Serum was obtained from tail veins or retroorbital plexus. Culture supernatants were obtained at indicated time points. hAlb, human transferrin, and human alpha-antitrypsin were quantified using sandwich ELISA methods (Bethyl Labs).

Urea Assay.

Urea concentration in culture supernatants was measured using a colorimetric assay based on the diacetyl-monoxime method (catalog no. 0580–250; Standbio Labs).

Flow Cytometry.

Cells were fixed and stained for human and mouse CD81; human leukocyte antigen (HLA)-A, B, C (BD Biosciences) and RFP expression were measured on an LSRII flow cytometer (BD Biosciences) as described previously (29). Data were analyzed using FlowJo software.

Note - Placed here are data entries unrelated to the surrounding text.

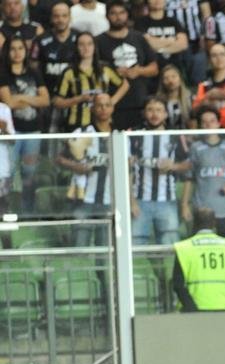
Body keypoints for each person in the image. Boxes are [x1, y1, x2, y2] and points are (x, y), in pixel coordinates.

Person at [56, 91, 112, 247]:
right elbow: (59, 158)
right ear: (92, 109)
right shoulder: (81, 132)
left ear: (112, 108)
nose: (103, 109)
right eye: (99, 105)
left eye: (107, 105)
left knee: (106, 249)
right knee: (80, 247)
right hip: (83, 199)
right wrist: (76, 166)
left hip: (110, 199)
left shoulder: (119, 134)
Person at [130, 96, 188, 246]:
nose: (154, 114)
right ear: (144, 113)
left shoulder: (175, 135)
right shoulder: (134, 135)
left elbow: (189, 164)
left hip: (167, 200)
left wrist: (173, 166)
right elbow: (127, 170)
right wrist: (131, 202)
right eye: (150, 110)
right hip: (140, 200)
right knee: (136, 244)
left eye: (159, 110)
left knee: (169, 245)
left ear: (166, 114)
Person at [0, 36, 48, 213]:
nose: (17, 52)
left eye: (20, 48)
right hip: (12, 132)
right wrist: (33, 100)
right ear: (7, 51)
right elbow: (8, 103)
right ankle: (10, 211)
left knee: (30, 171)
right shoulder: (2, 74)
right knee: (10, 172)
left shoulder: (34, 72)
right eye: (13, 48)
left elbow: (45, 100)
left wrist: (21, 97)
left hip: (33, 130)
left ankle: (29, 211)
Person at [182, 104, 225, 239]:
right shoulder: (195, 148)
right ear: (200, 126)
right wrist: (185, 205)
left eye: (212, 121)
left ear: (218, 124)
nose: (208, 125)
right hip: (202, 210)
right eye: (204, 122)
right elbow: (189, 178)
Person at [94, 0, 157, 129]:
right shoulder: (99, 41)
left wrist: (139, 71)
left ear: (127, 14)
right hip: (112, 103)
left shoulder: (139, 38)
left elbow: (154, 68)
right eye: (113, 13)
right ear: (107, 16)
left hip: (139, 100)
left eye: (121, 12)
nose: (118, 17)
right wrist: (112, 73)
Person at [170, 208, 225, 312]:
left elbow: (178, 284)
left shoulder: (184, 248)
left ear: (194, 223)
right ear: (214, 223)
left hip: (194, 310)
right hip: (224, 308)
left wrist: (191, 308)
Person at [55, 31, 125, 130]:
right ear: (76, 47)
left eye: (89, 44)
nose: (86, 48)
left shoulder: (105, 68)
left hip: (102, 124)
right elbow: (57, 102)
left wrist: (111, 102)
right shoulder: (69, 72)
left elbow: (124, 84)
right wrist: (78, 99)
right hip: (77, 125)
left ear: (94, 47)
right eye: (81, 44)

Fluorescence Staining and Imaging.

For immunofluorescence staining, mpPHH cultures were fixed and stained using as primary antibodies a rabbit polyclonal anti-NuMa antibody (catalog no. ab97585; Abcam) and a mouse monoclonal anti-CK18 antibody (catalog no. ab82254; Abcam). AlexaFluor 488 and 594 (Thermo Fisher) of the corresponding species were used as secondary antibodies. Nuclei were stained with DAPI. Cells were imaged using a Nikon Eclipse TE300 fluorescent microscope and processed using ImageJ.

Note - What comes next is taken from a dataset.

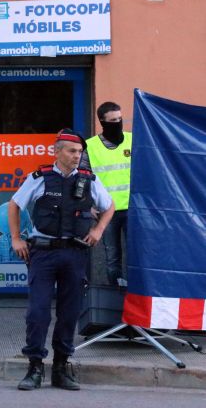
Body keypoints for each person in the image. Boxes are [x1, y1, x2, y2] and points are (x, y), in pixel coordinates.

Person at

RNA Extraction and Library Preparation.

Total RNA was isolated using TRIzol (catalog no. 15596026; Thermo Fisher) followed by cleaning with RNeasy kit (catalog no. 74104; Qiagen) coupled with on-column DNase I treatment (catalog no. 79254; Qiagen); 250 ng of the DNase-treated RNA was used to generate strand-specific sequencing libraries using TruSeq Stranded mRNA Library Prep (catalog no. 20020594; Illumina). Multiplexed libraries were sequenced as 50-nt single-end reads on a HiSeq2500 system (Illumina) at the Rockefeller University Genomics core facility.

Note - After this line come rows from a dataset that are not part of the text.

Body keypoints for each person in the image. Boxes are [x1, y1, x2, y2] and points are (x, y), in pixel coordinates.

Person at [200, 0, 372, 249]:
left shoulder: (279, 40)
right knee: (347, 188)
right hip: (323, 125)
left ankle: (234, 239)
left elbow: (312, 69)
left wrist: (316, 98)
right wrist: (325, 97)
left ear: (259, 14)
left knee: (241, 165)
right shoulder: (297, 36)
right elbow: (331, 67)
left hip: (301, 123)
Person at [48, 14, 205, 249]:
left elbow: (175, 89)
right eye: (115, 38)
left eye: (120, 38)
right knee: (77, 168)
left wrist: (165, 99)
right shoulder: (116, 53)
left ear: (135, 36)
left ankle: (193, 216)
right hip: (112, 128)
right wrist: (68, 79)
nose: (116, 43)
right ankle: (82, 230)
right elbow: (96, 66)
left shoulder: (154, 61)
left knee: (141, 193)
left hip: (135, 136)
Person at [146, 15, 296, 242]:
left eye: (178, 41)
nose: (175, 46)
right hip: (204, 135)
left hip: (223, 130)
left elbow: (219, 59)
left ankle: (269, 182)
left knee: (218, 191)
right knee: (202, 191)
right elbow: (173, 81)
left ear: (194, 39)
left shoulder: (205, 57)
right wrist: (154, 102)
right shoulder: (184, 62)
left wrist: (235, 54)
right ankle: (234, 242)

RNA-sequencing Bioinformatics Pipeline.

Transcript alignment and quantification were done using Kallisto (33). Transcript indices for Kallisto were generated from Ensembl release hg38 and included all annotated complementary DNA and noncoding RNA transcripts. Differential expression analysis was then done using Sleuth (34). Gene names and attributes were queried from Ensembl using biomaRt. For genes containing multiple transcripts, we chose the transcript with the highest mean expression across all samples as the representative example for that gene. Heat maps were generated in R Studio.

Statistical Analyses.

Groups were compared by the Student t test. Correlations were calculated using the Spearman correlation coefficient. All statistical analyses were done using Prism 8 software (Graphpad).

Data Availability.

Datasets supporting the findings of this study have been deposited in a publicly available database (Gene Expression Omnibus accession no. GSE130219).